Below are entries. Reproduce exactly the lines between the line holding "Hidrocefalia" and the line holding "oberoende om du", inclusive, and only those.

── EXERCISE DATA

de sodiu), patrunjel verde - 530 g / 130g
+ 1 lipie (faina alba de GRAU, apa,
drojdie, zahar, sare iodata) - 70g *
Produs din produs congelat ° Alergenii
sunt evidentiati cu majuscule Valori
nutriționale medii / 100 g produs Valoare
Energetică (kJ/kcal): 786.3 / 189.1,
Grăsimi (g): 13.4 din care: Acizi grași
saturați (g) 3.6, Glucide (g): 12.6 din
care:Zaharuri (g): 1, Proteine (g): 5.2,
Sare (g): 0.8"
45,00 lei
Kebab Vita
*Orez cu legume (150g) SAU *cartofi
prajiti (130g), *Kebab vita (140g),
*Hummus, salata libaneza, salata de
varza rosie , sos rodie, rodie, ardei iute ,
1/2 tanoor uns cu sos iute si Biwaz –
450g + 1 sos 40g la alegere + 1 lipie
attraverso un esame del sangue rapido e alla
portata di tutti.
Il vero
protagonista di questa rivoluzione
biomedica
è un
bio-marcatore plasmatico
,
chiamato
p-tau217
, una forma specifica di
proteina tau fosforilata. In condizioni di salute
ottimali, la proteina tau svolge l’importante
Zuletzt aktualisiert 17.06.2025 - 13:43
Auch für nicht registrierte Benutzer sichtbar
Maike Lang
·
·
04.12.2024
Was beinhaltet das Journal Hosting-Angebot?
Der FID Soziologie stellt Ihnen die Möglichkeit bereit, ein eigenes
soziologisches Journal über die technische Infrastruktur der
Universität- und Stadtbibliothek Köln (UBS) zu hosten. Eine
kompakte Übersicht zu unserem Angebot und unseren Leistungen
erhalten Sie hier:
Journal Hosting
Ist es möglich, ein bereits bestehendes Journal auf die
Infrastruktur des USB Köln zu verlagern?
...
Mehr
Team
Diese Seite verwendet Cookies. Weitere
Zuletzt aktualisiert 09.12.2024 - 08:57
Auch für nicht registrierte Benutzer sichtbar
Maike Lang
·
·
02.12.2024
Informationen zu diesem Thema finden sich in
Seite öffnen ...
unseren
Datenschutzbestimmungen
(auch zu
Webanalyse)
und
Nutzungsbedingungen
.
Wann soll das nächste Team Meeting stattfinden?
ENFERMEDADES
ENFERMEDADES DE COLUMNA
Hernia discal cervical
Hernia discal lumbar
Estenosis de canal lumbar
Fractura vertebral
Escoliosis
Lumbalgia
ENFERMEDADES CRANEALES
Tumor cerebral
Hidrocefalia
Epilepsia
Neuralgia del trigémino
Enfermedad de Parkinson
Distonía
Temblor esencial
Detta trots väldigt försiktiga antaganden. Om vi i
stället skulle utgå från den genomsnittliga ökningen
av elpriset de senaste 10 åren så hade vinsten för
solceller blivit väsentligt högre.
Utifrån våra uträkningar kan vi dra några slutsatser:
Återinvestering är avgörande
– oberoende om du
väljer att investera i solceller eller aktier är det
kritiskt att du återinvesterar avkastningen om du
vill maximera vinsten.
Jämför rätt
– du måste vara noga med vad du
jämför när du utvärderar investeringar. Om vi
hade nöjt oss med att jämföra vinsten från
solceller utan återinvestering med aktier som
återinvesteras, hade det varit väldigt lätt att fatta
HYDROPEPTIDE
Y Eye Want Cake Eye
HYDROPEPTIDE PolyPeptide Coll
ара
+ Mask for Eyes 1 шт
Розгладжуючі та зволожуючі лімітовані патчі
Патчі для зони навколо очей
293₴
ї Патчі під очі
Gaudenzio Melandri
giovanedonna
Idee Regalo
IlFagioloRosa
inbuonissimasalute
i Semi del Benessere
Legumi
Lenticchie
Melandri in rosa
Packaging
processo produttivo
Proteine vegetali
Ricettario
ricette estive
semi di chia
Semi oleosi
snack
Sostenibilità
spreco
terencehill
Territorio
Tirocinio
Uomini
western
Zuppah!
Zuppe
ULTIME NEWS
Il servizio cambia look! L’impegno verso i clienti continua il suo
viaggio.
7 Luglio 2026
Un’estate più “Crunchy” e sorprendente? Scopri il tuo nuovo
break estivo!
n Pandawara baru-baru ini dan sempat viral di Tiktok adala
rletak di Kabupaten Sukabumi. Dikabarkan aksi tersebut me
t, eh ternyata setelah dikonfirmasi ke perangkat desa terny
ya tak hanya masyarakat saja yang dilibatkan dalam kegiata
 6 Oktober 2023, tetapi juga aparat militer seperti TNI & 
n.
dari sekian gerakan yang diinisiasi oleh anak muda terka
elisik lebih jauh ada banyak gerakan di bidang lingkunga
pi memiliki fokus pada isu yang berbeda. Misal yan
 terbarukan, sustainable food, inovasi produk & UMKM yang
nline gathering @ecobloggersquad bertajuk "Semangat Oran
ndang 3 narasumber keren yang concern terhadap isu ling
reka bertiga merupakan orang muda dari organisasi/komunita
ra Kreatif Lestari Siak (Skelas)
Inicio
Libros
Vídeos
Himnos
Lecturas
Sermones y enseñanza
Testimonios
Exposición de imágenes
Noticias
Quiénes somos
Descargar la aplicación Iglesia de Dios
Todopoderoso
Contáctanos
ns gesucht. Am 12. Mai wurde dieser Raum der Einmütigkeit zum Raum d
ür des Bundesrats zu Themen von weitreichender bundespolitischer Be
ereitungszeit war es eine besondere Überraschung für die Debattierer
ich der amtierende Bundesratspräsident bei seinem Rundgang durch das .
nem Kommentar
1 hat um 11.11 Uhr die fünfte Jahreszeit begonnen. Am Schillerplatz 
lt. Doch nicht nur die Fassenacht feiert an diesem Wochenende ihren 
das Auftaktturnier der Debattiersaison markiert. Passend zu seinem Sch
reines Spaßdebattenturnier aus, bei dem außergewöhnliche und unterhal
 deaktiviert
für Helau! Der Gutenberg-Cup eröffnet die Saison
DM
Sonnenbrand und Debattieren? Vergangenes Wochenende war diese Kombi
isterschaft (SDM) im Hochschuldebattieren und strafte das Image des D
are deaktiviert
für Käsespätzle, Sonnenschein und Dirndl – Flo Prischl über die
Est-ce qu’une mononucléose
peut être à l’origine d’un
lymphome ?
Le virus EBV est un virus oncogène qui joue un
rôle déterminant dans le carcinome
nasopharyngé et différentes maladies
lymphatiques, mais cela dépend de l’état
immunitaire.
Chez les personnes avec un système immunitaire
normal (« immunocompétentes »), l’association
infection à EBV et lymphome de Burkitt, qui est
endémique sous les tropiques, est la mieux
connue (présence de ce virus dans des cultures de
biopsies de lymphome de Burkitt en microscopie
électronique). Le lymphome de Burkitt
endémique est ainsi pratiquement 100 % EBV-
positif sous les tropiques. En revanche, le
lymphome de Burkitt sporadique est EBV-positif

────

> [TASK OUTPUT]
Hidrocefalia
Epilepsia
Neuralgia del trigémino
Enfermedad de Parkinson
Distonía
Temblor esencial
Detta trots väldigt försiktiga antaganden. Om vi i
stället skulle utgå från den genomsnittliga ökningen
av elpriset de senaste 10 åren så hade vinsten för
solceller blivit väsentligt högre.
Utifrån våra uträkningar kan vi dra några slutsatser:
Återinvestering är avgörande
– oberoende om du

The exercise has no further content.